Work task -> Read the records below and copy each line that contains "Exam".

[Source records]
◇ ◇ ◇
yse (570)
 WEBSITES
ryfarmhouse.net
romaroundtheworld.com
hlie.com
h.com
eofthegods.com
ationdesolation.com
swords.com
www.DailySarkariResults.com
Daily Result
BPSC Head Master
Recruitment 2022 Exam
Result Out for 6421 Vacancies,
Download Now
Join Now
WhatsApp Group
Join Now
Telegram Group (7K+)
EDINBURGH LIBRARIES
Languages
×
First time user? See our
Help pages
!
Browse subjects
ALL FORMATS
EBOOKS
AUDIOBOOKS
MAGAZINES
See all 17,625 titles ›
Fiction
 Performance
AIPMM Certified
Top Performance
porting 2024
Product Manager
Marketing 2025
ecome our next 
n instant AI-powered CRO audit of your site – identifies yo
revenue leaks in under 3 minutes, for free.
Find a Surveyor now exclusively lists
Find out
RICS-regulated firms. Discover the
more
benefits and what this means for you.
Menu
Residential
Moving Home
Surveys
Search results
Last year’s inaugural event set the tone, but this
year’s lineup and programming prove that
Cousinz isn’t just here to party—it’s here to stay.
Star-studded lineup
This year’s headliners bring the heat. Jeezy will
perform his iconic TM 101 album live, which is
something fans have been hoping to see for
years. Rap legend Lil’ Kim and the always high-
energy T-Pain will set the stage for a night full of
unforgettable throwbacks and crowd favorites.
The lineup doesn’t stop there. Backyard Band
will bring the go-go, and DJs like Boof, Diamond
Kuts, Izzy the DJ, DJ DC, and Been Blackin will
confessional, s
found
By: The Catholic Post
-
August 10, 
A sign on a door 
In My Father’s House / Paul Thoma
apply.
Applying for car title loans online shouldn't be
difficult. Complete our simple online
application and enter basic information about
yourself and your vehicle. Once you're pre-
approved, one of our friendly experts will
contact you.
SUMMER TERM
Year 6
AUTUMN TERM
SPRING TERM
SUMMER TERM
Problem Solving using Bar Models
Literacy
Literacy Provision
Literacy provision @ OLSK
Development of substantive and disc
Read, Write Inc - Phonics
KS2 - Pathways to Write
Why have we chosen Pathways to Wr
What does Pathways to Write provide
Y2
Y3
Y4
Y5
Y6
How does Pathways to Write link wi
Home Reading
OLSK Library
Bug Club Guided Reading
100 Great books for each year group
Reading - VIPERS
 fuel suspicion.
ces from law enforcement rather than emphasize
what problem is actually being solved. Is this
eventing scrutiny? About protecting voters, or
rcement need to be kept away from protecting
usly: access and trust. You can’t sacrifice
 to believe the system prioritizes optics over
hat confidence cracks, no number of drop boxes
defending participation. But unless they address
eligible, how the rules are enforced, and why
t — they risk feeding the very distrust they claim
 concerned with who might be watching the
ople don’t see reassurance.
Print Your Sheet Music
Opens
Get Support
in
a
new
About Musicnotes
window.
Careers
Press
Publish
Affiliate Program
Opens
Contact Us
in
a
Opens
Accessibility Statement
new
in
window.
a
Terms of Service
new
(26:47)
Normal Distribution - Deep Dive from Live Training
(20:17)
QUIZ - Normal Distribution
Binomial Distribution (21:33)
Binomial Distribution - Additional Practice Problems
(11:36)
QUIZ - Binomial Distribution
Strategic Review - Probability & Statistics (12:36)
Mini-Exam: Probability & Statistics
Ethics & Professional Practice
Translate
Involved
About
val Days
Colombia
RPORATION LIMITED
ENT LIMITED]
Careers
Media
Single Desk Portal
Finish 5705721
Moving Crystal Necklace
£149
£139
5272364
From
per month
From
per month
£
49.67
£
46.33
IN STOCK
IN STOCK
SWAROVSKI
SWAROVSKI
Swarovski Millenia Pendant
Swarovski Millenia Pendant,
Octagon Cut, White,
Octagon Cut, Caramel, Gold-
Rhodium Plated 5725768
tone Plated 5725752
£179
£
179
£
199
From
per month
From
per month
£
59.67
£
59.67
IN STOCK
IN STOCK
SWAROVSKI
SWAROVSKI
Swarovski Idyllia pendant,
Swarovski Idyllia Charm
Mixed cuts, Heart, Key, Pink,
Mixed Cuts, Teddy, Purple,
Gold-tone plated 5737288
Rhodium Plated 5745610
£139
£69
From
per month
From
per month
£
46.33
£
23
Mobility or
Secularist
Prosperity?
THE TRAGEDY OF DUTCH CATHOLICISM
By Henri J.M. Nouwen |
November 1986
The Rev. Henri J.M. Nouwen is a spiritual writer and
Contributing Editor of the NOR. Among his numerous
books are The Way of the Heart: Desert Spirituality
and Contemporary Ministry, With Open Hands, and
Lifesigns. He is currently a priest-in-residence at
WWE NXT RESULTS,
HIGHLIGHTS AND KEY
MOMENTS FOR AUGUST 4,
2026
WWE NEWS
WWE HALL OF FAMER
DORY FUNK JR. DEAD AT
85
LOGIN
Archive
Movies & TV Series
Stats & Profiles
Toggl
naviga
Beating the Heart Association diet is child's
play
◇ ◇ ◇
Task result ->
Recruitment 2022 Exam
Mini-Exam: Probability & Statistics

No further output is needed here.